Post
Topic
Board Bitcoin Discussion
Re: Paper wallets best practices
by
Walley303
on 06/07/2019, 03:39:30 UTC
1. creation
the first thing to do is to create the paper wallet correctly so that you are not leaking anything in this step. for that you should start by choosing a good tool and for that you first have to decide whether you want to store a single key or a seed.
if it is a single key (the most common form of paper wallet) then you can use any trusted wallet that allows you to export the private keys. you can also use specialized tools such as bitaddress.
if it is seed then your choice is limited to the HD wallets such as Electrum.

then you have to download this "tool" and verify its authenticity. this is usually done with a PGP signature.

and the final step is to run it and generate your key(s). in this case you want to choose a clean environment to do that. the best way to do it is using a live linux with network physically disabled.

I am considering only a single key, seeds are not an option for my application. My wallet generates them and allows me to export private keys as a text string. I then want copy-paste these into a QR code generator to make QR codes and print the codes + text strings as public/private key pairs. Is this simply too compromised? What can I do to improve this short of abandoning this approach entirely?
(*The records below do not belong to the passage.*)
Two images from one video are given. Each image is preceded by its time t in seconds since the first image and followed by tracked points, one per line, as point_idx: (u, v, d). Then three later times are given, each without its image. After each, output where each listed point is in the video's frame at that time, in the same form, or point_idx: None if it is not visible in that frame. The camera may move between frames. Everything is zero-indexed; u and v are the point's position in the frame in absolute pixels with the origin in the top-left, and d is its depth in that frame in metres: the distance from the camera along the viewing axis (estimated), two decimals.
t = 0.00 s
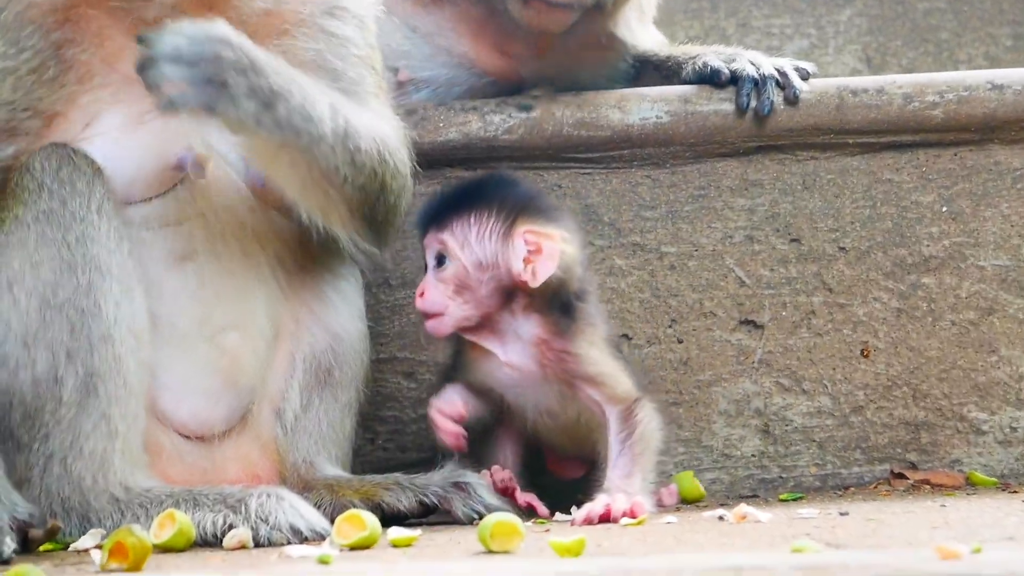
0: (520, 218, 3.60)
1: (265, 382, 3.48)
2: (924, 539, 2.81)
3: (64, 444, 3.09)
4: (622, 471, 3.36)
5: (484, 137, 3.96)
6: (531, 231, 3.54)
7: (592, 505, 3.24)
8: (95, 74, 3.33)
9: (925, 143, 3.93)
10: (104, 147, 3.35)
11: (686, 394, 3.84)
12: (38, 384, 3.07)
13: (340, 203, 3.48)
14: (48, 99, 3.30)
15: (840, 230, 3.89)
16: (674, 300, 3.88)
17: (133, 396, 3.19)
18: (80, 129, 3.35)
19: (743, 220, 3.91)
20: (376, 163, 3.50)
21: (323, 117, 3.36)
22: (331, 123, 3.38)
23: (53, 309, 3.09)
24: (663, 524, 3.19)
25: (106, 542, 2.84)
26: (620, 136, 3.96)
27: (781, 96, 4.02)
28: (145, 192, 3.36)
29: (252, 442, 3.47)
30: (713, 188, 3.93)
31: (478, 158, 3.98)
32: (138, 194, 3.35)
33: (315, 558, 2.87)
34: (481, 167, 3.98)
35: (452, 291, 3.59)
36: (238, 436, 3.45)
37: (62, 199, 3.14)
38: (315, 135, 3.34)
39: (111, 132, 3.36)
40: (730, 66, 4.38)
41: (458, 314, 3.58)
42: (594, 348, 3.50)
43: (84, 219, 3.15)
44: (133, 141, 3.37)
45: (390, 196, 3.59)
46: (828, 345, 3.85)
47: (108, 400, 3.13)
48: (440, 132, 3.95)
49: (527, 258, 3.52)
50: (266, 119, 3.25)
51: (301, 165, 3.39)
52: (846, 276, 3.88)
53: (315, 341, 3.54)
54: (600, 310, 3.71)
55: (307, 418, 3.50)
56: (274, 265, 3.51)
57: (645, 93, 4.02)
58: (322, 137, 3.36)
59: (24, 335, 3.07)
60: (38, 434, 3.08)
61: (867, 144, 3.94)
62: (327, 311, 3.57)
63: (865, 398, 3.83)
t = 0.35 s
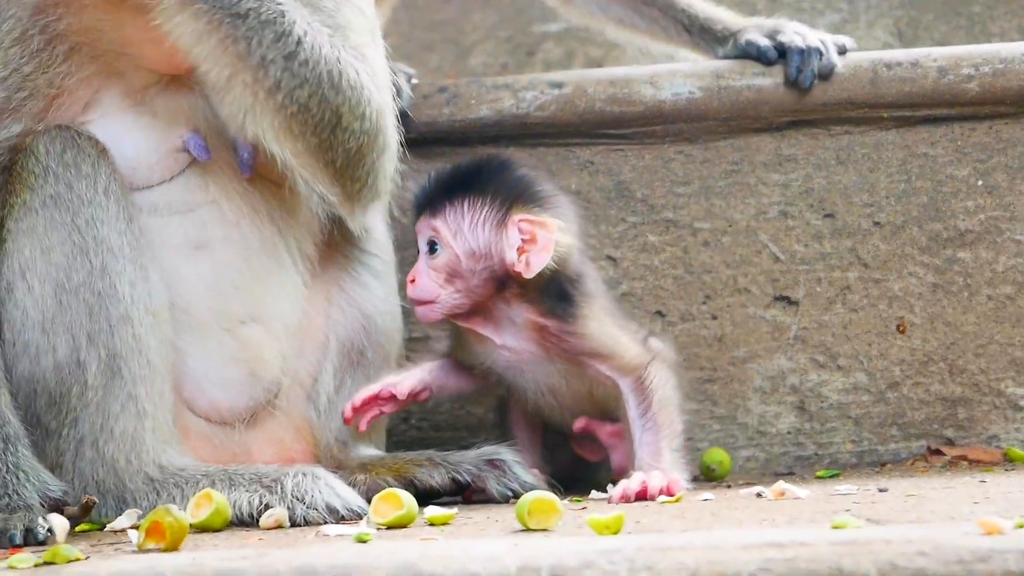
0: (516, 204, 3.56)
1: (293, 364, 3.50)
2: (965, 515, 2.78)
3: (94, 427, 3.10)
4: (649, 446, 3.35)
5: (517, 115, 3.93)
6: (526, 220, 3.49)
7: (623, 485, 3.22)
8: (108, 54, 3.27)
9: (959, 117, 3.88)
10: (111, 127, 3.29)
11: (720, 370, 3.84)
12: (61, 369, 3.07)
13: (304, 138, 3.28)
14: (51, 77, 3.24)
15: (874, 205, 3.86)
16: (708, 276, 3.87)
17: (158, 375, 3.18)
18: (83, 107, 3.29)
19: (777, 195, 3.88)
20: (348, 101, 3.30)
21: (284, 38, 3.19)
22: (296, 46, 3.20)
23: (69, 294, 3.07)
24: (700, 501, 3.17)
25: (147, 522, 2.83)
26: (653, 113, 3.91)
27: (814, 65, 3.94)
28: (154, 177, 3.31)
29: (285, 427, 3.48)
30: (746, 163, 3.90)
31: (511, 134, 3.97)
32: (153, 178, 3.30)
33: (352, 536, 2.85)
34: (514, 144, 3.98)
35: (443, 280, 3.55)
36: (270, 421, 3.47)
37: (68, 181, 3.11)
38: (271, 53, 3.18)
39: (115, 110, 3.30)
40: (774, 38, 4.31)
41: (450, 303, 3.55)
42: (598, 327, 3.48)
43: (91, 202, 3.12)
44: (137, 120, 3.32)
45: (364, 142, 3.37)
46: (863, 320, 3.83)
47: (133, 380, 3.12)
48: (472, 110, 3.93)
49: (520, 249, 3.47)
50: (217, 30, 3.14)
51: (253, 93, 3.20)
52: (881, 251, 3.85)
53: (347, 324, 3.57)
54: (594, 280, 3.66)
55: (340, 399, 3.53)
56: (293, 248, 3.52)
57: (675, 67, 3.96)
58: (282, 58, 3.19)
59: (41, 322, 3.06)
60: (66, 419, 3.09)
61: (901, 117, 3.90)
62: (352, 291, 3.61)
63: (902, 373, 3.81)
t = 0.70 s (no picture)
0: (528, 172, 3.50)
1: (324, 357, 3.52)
2: (1009, 502, 2.77)
3: (129, 423, 3.10)
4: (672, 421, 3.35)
5: (550, 104, 3.93)
6: (531, 193, 3.42)
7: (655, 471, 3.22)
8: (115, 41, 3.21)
9: (995, 103, 3.85)
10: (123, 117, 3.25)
11: (757, 359, 3.83)
12: (91, 366, 3.06)
13: (277, 96, 3.21)
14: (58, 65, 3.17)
15: (911, 192, 3.84)
16: (744, 265, 3.86)
17: (189, 367, 3.18)
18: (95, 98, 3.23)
19: (813, 183, 3.86)
20: (325, 59, 3.24)
21: None
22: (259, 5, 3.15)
23: (95, 291, 3.06)
24: (739, 489, 3.16)
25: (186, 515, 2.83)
26: (688, 101, 3.90)
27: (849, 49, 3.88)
28: (172, 167, 3.28)
29: (321, 419, 3.50)
30: (781, 151, 3.88)
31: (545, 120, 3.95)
32: (168, 168, 3.27)
33: (394, 528, 2.83)
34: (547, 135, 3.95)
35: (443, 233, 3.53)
36: (303, 415, 3.47)
37: (89, 179, 3.08)
38: (229, 14, 3.12)
39: (127, 100, 3.25)
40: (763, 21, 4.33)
41: (449, 262, 3.51)
42: (609, 293, 3.47)
43: (113, 198, 3.10)
44: (150, 110, 3.27)
45: (350, 101, 3.31)
46: (900, 308, 3.82)
47: (164, 375, 3.12)
48: (506, 100, 3.96)
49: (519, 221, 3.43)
50: None
51: (213, 56, 3.14)
52: (917, 238, 3.83)
53: (382, 318, 3.62)
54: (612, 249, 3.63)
55: (375, 392, 3.59)
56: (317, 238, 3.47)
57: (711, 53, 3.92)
58: (240, 19, 3.13)
59: (70, 320, 3.06)
60: (101, 416, 3.09)
61: (938, 104, 3.86)
62: (383, 282, 3.64)
63: (939, 360, 3.79)
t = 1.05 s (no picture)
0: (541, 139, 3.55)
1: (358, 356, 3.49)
2: None
3: (165, 425, 3.09)
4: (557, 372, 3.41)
5: (581, 103, 3.90)
6: (540, 153, 3.51)
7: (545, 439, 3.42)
8: (139, 40, 3.21)
9: None
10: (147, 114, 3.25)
11: (791, 357, 3.82)
12: (127, 368, 3.06)
13: (297, 83, 3.23)
14: (85, 64, 3.15)
15: (945, 189, 3.83)
16: (778, 264, 3.85)
17: (224, 369, 3.16)
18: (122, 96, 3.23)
19: (847, 181, 3.86)
20: (342, 50, 3.25)
21: None
22: None
23: (129, 294, 3.05)
24: (777, 490, 3.15)
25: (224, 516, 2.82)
26: (721, 101, 3.87)
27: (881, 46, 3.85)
28: (198, 161, 3.28)
29: (357, 421, 3.47)
30: (814, 150, 3.87)
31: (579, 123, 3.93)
32: (190, 166, 3.27)
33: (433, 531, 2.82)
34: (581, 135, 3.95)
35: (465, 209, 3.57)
36: (337, 416, 3.45)
37: (121, 182, 3.07)
38: None
39: (151, 97, 3.26)
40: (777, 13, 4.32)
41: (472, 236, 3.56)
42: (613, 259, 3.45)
43: (146, 201, 3.08)
44: (172, 107, 3.27)
45: (369, 93, 3.31)
46: (935, 306, 3.81)
47: (200, 377, 3.11)
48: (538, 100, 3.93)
49: (528, 181, 3.49)
50: None
51: (233, 41, 3.18)
52: (952, 236, 3.81)
53: (416, 317, 3.54)
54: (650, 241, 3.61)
55: (411, 392, 3.51)
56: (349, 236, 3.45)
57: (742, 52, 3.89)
58: (257, 2, 3.17)
59: (104, 322, 3.05)
60: (137, 418, 3.08)
61: (972, 101, 3.84)
62: (417, 279, 3.57)
63: (975, 358, 3.79)
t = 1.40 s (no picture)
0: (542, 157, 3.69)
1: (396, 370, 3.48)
2: None
3: (205, 437, 3.08)
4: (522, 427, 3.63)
5: (616, 113, 3.89)
6: (535, 164, 3.66)
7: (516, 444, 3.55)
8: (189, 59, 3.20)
9: None
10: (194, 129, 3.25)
11: (826, 367, 3.83)
12: (166, 380, 3.05)
13: (342, 121, 3.23)
14: (137, 77, 3.15)
15: (981, 198, 3.83)
16: (813, 272, 3.86)
17: (263, 381, 3.14)
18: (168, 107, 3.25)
19: (882, 189, 3.86)
20: (388, 93, 3.25)
21: (312, 19, 3.16)
22: (327, 24, 3.17)
23: (168, 307, 3.04)
24: (817, 501, 3.14)
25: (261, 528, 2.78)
26: (756, 108, 3.87)
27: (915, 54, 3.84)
28: (239, 178, 3.28)
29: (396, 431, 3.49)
30: (849, 158, 3.86)
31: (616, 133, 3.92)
32: (230, 183, 3.27)
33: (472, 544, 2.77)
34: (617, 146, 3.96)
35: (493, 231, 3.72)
36: (374, 428, 3.45)
37: (160, 195, 3.07)
38: (293, 37, 3.15)
39: (198, 112, 3.26)
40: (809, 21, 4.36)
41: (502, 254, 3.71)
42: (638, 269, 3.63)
43: (185, 214, 3.08)
44: (218, 121, 3.28)
45: (413, 134, 3.31)
46: (972, 314, 3.81)
47: (239, 389, 3.09)
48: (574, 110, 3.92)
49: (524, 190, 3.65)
50: (232, 17, 3.13)
51: (280, 79, 3.18)
52: (988, 244, 3.82)
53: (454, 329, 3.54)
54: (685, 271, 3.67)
55: (448, 405, 3.58)
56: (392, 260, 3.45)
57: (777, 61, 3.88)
58: (306, 42, 3.16)
59: (143, 334, 3.05)
60: (177, 430, 3.08)
61: (1008, 109, 3.84)
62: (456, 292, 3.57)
63: (1012, 367, 3.81)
then you have to download this "tool" and verify its authenticity. this is usually done with a PGP signature.

and the final step is to run it and generate your key(s). in this case you want to choose a clean environment to do that. the best way to do it is using a live linux with network physically disabled.

The generator of my keys is a wallet, so while it can be temporarily physically disconnected, it cannot be permanently so to broadcast tx's to the world. Ideally internet-facing elements have only public read-only keys and private keys are kept back in paper wallets (the purpose of this thread). Since my goal is to input keys into this wallet via QR codes, including private keys, there will have to be a camera which is a source of compromise at some point. Should the wallet be air gapped completely and the tx text be transmitted somehow to a node for broadcast? This is where it gets tricky for me.

2. printing
using seed words helps in this case since you wouldn't need a printer, in case you don't own one or are worried about printer memory. you can write down phrases on paper easier than random characters of a private key.
using encryption in this case is encouraged. it prevents someone from physically stealing your coins since they would need the password but then you will have to create a back up of that password too. using encryption also solves the problem with printers if the password was strong and the encryption was a good one (such as BIP38 or simply using AES-256).

As I said, seeds are out, full stop. I fully appreciate the value of seeds, but not this time. I see walletgenerator.net allows BIP38 and ASC256 encryption of keys but I don't see any means to decrypt them later. Again I am using keys generated from my wallet and not walletgenerator.net or elsewhere. I am trying to secure these keys beyond them just sitting on a HD pretty much in the clear.

I concur on everything in sections 3 and 4. I am trying to find a way to properly secure keys not using seeds or a hardware wallet. If those are off the table, what are my "best practices?"